(Data records)
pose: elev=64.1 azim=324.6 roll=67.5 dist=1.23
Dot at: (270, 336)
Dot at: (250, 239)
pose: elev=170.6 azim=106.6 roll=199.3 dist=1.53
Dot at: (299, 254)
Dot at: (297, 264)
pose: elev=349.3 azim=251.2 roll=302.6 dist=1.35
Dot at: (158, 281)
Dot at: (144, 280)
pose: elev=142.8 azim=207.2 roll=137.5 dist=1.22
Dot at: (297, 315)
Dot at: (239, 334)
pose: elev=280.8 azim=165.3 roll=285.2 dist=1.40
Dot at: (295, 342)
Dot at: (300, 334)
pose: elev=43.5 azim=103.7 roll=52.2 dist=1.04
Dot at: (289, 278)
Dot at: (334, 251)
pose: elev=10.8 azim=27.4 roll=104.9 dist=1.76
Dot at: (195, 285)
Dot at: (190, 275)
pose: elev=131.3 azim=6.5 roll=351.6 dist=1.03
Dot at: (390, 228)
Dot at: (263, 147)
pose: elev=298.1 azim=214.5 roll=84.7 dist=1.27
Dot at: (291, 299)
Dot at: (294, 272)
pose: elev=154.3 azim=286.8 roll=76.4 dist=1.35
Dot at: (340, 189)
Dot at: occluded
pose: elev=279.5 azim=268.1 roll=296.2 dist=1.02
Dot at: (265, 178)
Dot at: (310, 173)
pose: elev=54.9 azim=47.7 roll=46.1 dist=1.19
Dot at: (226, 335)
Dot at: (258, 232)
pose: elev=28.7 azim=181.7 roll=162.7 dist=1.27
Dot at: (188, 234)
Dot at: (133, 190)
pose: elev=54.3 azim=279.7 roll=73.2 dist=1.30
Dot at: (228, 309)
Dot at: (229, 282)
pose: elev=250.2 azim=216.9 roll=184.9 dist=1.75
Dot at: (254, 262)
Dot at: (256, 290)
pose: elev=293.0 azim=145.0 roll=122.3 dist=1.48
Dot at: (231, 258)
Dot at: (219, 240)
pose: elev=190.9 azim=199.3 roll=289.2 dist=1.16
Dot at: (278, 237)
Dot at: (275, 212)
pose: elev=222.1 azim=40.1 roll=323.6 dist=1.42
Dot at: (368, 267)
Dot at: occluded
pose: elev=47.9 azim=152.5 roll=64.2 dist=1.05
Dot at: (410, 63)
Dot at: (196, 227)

Task. Reproduce the lines of the material above word for word, starting at the line that contains "pose: elev=142.8 azim=207.2" and ending at the line that contains "Dot at: (190, 275)".

Task result.
pose: elev=142.8 azim=207.2 roll=137.5 dist=1.22
Dot at: (297, 315)
Dot at: (239, 334)
pose: elev=280.8 azim=165.3 roll=285.2 dist=1.40
Dot at: (295, 342)
Dot at: (300, 334)
pose: elev=43.5 azim=103.7 roll=52.2 dist=1.04
Dot at: (289, 278)
Dot at: (334, 251)
pose: elev=10.8 azim=27.4 roll=104.9 dist=1.76
Dot at: (195, 285)
Dot at: (190, 275)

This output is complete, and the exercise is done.